American passivity and weakness shine in Idlib province
The Assistant to the President for National Security Affairs, Robert O’Brien, recently reinforced the Assad regime’s and Russia’s sense of impunity in targeting civilians in Syria’s Idlib province and threatening Turkey with the following statement: “I do not think we are going to intervene militarily in Idlib to straighten out that bad situation.” In a tribute to foreign policy continuity, the Trump administration upholds its predecessor’s Syria policy of gratuitously communicating passivity and weakness to adversaries.
The danger in communicating weakness—publicly, no less—is that adversaries often take the message literally and act accordingly. Former President Barack Obama, in erasing his own chemical weapons red line, convinced Russian President Vladimir Putin that the United States would stand firm nowhere. Putin assaulted Ukraine and intervened in the 2016 presidential election with a powerful sense of impunity.
By assuring Iran that its Syrian client would be immune from US military strikes, the lives of Syrian civilians were needlessly traded by the Obama administration for the 2015 nuclear deal. Although the Trump administration retrieved a measure of American credibility by twice retaliating militarily for regime chemical attacks on civilians, it has all but declared that Assad may do as he wishes to civilians, provided he does so without chemicals. And now the national security advisor has gone out of his way to put Russian and Syrian regime minds at ease as a vicious campaign of civilian-centric state terror drives hundreds of thousands of terrified refugees in the direction of Turkey.

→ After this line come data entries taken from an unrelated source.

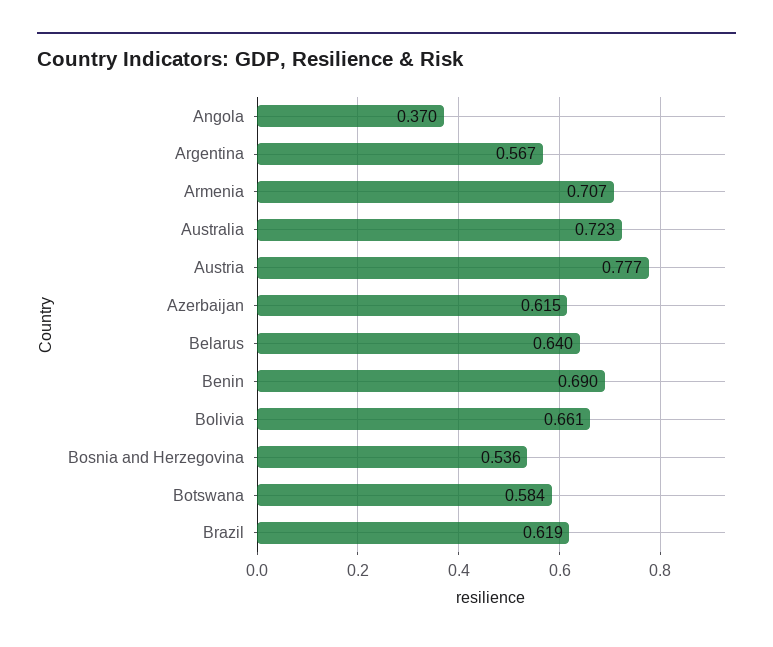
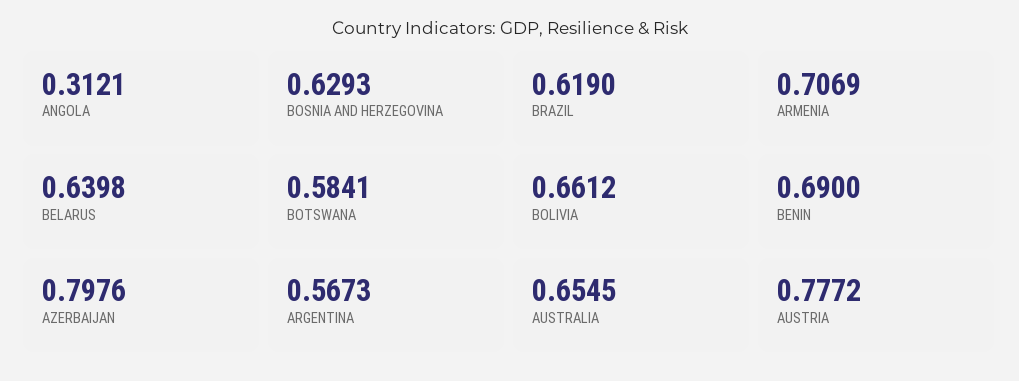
  {
-   "Angola": 0.37,
+   "Angola": 0.3121,
    "Argentina": 0.5673,
    "Armenia": 0.7069,
-   "Australia": 0.723,
+   "Australia": 0.6545,
    "Austria": 0.7772,
-   "Azerbaijan": 0.615,
+   "Azerbaijan": 0.7976,
    "Belarus": 0.6398,
    "Benin": 0.69,
    "Bolivia": 0.6612,
-   "Bosnia and Herzegovina": 0.536,
+   "Bosnia and Herzegovina": 0.6293,
    "Botswana": 0.5841,
    "Brazil": 0.619
  }

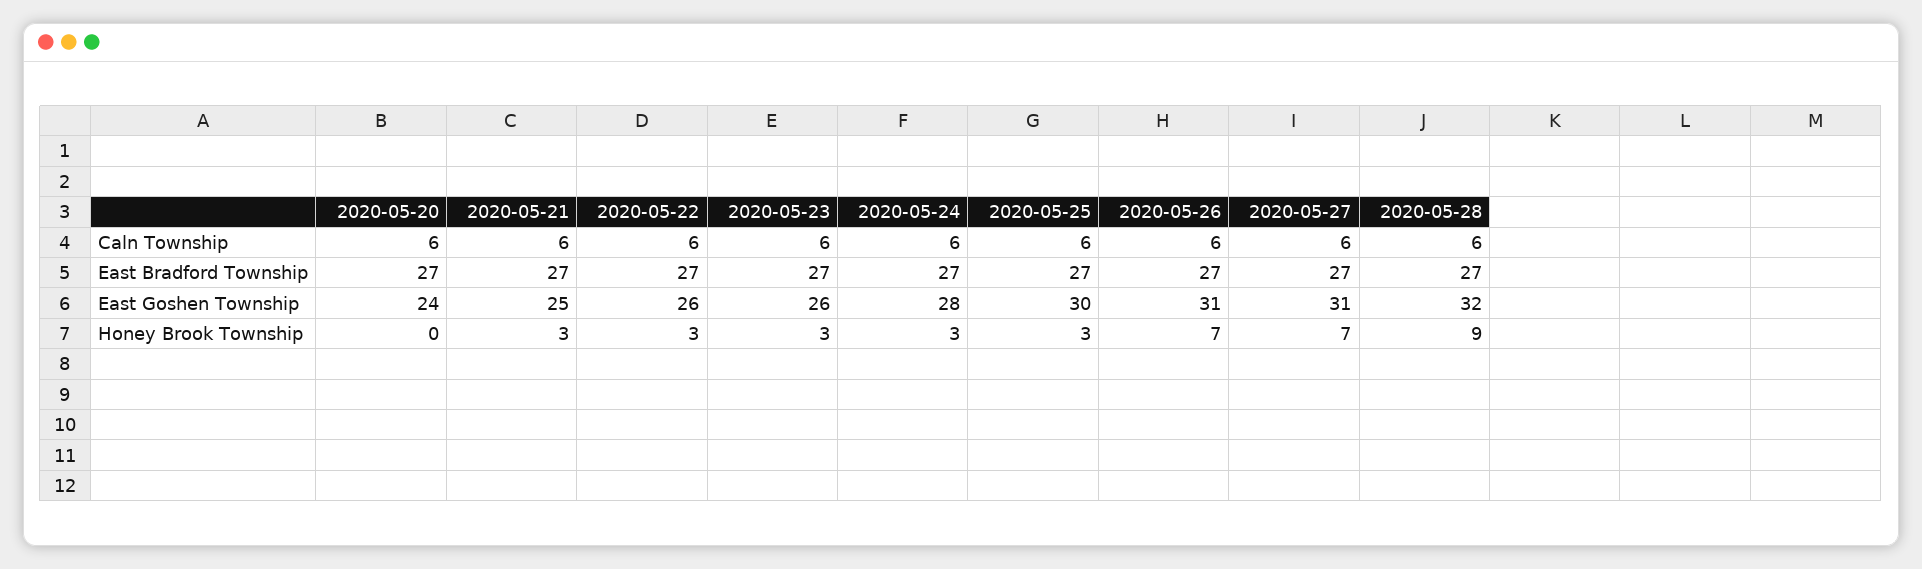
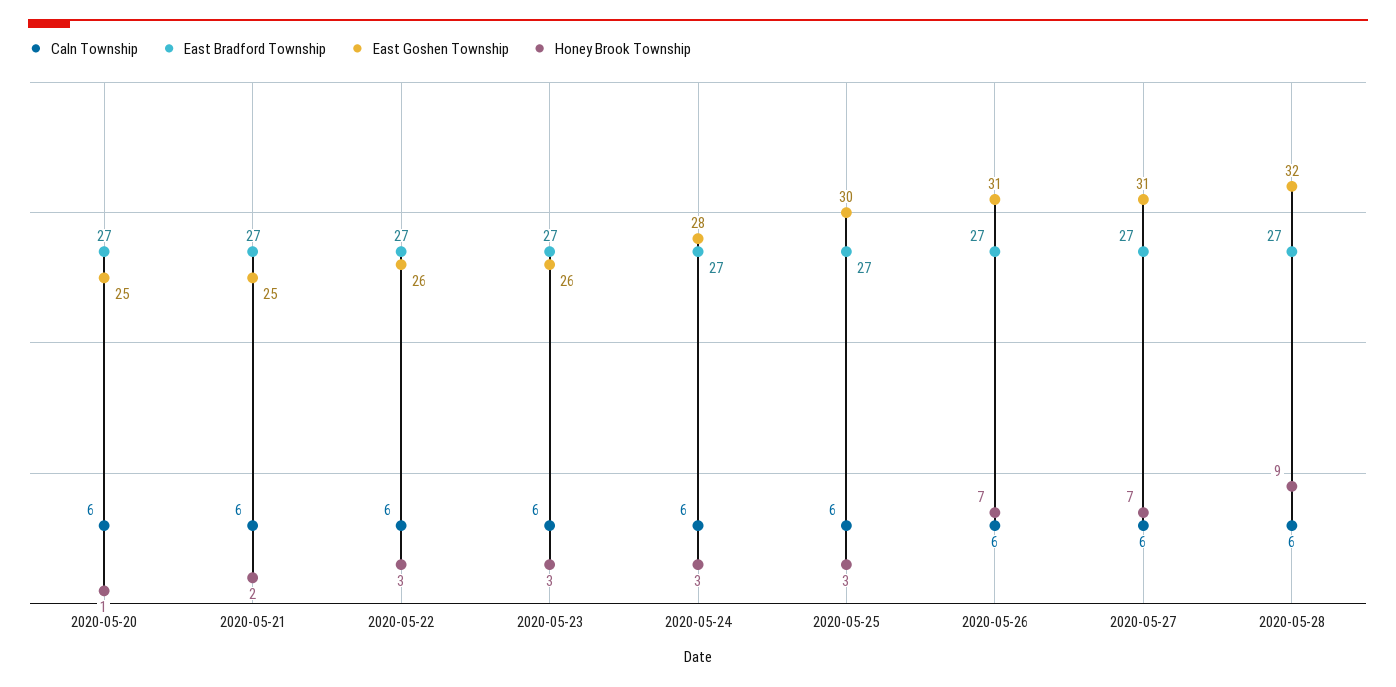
  {
    "Caln Township": {
      "2020-05-20": 6,
      "2020-05-21": 6,
      "2020-05-22": 6,
      "2020-05-23": 6,
      "2020-05-24": 6,
      "2020-05-25": 6,
      "2020-05-26": 6,
      "2020-05-27": 6,
      "2020-05-28": 6
    },
    "East Bradford Township": {
      "2020-05-20": 27,
      "2020-05-21": 27,
      "2020-05-22": 27,
      "2020-05-23": 27,
      "2020-05-24": 27,
      "2020-05-25": 27,
      "2020-05-26": 27,
      "2020-05-27": 27,
      "2020-05-28": 27
    },
    "East Goshen Township": {
-     "2020-05-20": 24,
+     "2020-05-20": 25,
      "2020-05-21": 25,
      "2020-05-22": 26,
      "2020-05-23": 26,
      "2020-05-24": 28,
      "2020-05-25": 30,
      "2020-05-26": 31,
      "2020-05-27": 31,
      "2020-05-28": 32
    },
    "Honey Brook Township": {
-     "2020-05-20": 0,
+     "2020-05-20": 1,
-     "2020-05-21": 3,
+     "2020-05-21": 2,
      "2020-05-22": 3,
      "2020-05-23": 3,
      "2020-05-24": 3,
      "2020-05-25": 3,
      "2020-05-26": 7,
      "2020-05-27": 7,
      "2020-05-28": 9
    }
  }

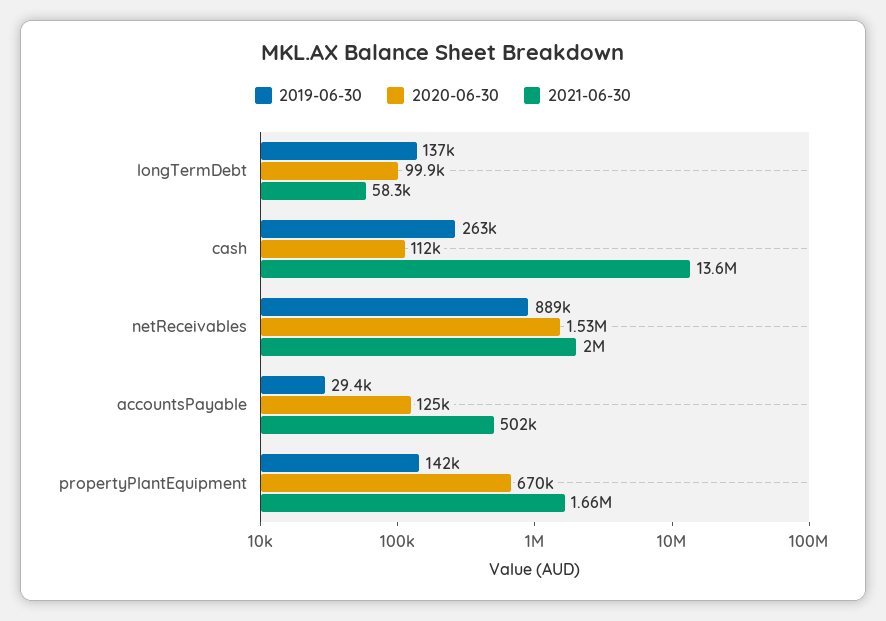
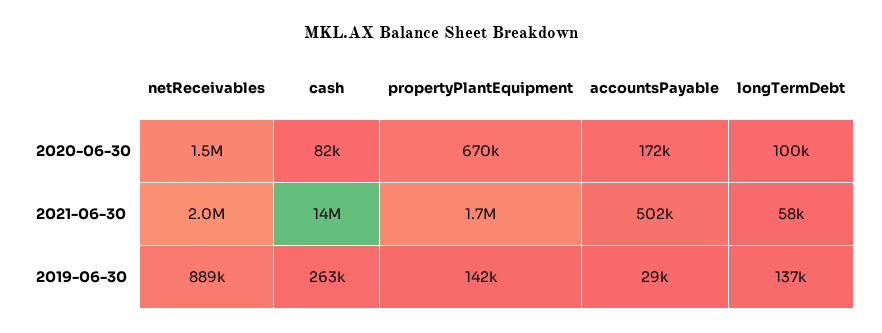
  {
    "2019-06-30": {
      "longTermDebt": 137000,
      "cash": 263000,
      "netReceivables": 889000,
      "accountsPayable": 29400,
      "propertyPlantEquipment": 142000
    },
    "2020-06-30": {
      "longTermDebt": 99900,
-     "cash": 112000,
+     "cash": 82000,
      "netReceivables": 1530000,
-     "accountsPayable": 125000,
+     "accountsPayable": 172000,
      "propertyPlantEquipment": 670000
    },
    "2021-06-30": {
      "longTermDebt": 58300,
      "cash": 13600000,
      "netReceivables": 2000000,
      "accountsPayable": 502000,
      "propertyPlantEquipment": 1660000
    }
  }

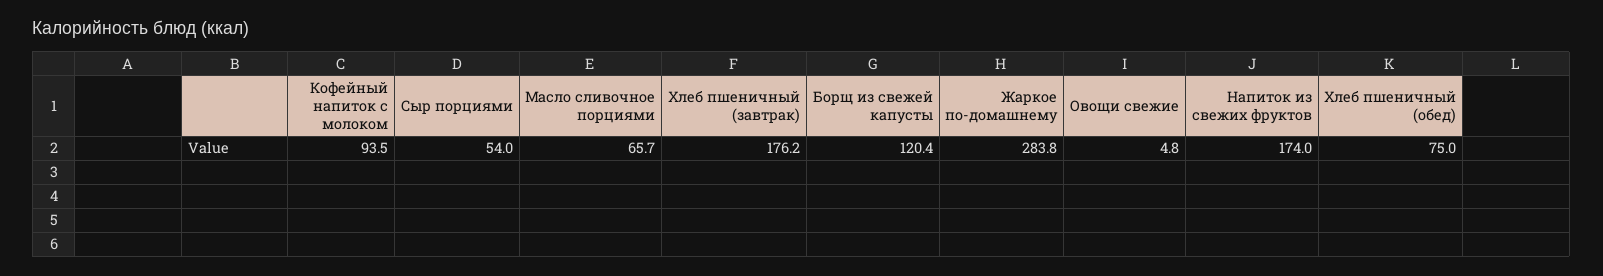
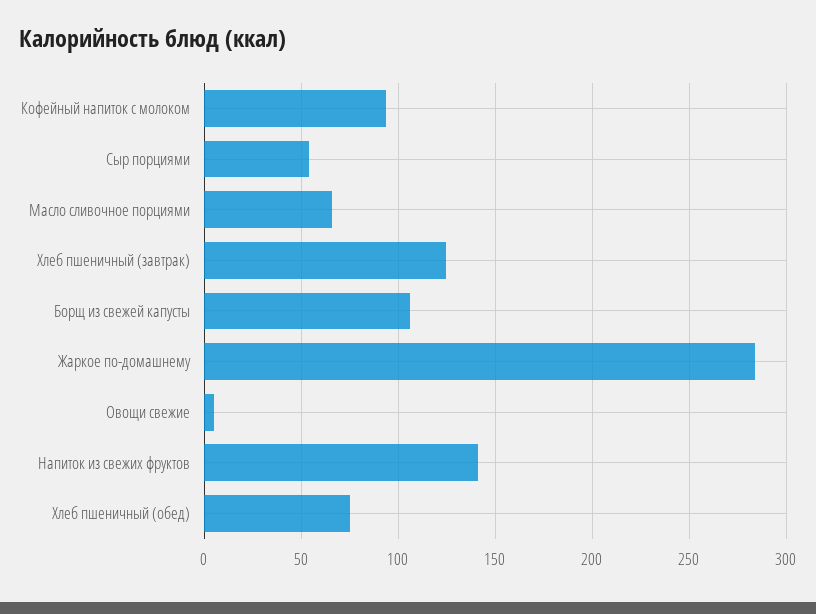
  {
    "Кофейный напиток с молоком": 93.5,
    "Сыр порциями": 54,
    "Масло сливочное порциями": 65.7,
-   "Хлеб пшеничный (завтрак)": 176.2,
+   "Хлеб пшеничный (завтрак)": 125,
-   "Борщ из свежей капусты": 120.4,
+   "Борщ из свежей капусты": 105,
    "Жаркое по-домашнему": 283.8,
    "Овощи свежие": 4.8,
-   "Напиток из свежих фруктов": 174,
+   "Напиток из свежих фруктов": 140,
    "Хлеб пшеничный (обед)": 75
  }

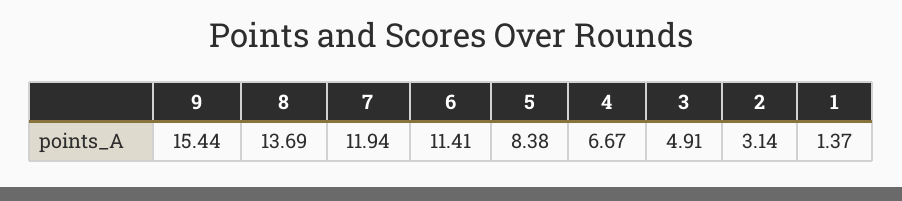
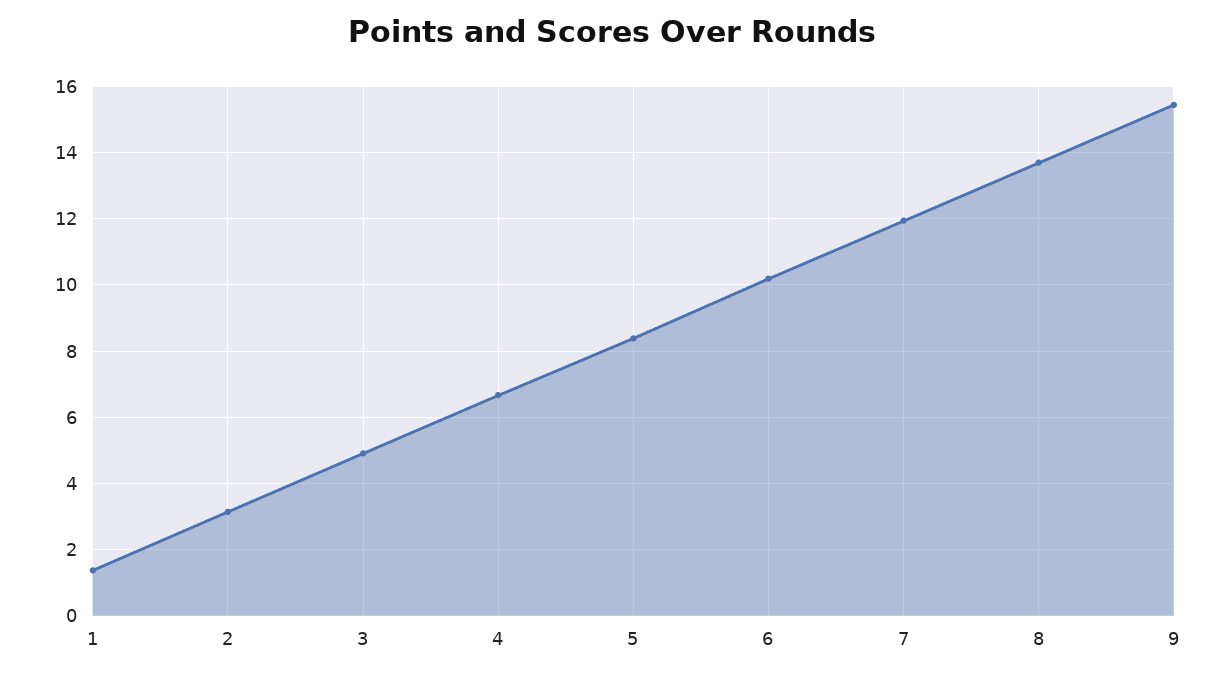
  {
    "9": 15.44,
    "8": 13.69,
    "7": 11.94,
-   "6": 11.41,
+   "6": 10.2,
    "5": 8.38,
    "4": 6.67,
    "3": 4.91,
    "2": 3.14,
    "1": 1.37
  }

No, this is not a call for armed confrontation with Russian forces in Syria. Quite the contrary. To minimize the possibility that Russians, Syrians, and Iranians will go too far in jeopardizing the security of NATO ally Turkey by inflicting mass homicide on defenseless Syrian civilians—inadvertently provoking an American military defense of an ally—those who engage in mass murder must not be assured of American passivity. Surely the United States has assured Ankara that there are conceivable circumstances in Syria where Washington would come to the military aid of an ally. Why then run the potentially explosive risk of assuring adversaries that American military intervention is off the table?
Indeed, the Kremlin should be told privately that a point could be reached in Idlib province where Turkey would feel obligated to intervene militarily against regime forces on a massive scale. And, if that happens, the United States would help defend its ally from the air if such support is required. This must not be a red line bluff. But if Washington truly wishes to minimize the possibility of military events in Idlib province spinning out of control, it will do the Kremlin the favor of allowing it—for a change—to worry about the potential consequences of conflict and escalation.
The Trump administration recently paused Iran’s permanent sense of escalatory dominance over the United States by killing the kingpin of Iran’s violently interventionist campaigns in the Levant and Iraq, Major General Qasem Soleimani. Given that a forty-year habit of taking American escalatory fears for granted will not be easily broken, similar operations may be required in the future. Yet for those in the West who truly wish to avoid war with Iran, ensuring that Tehran—not just Washington—sees limits is vitally important. Nothing could lead to war more surely than Iran acting on the belief that American fear of wider war is the decisive variable.
So it is in Syria now, and so it was during the decades of the Cold War. Was the Soviet decision to put missiles in Cuba not the result of a calculation, based on previous impressions, that President John F. Kennedy would not react forcefully? Was the prospect of nuclear war not heightened exponentially by that Kremlin calculation?
As they consider how many Syrian civilians they will slaughter and how many they will stampede in the direction of Turkey, should Messrs. Putin and Assad be spared all worry that Washington would come to the aid of Ankara with decisive military support? If one wants regime and Russian mass murder in Idlib province to spark a wider conflict, by all means assure these parties of American disinterest and passivity. If one wants effective diplomacy aimed at stopping the slaughter and protecting the peace, back it up with something more than hand-wringing communiques. Do not, under any circumstances, issue gratuitous reassurances to parties whose grotesque criminality threatens an ally while murdering innocents.
Ambassador Frederic C. Hof is Bard College’s Diplomat in Residence and a Distinguished Senior Fellow at the Atlantic Council.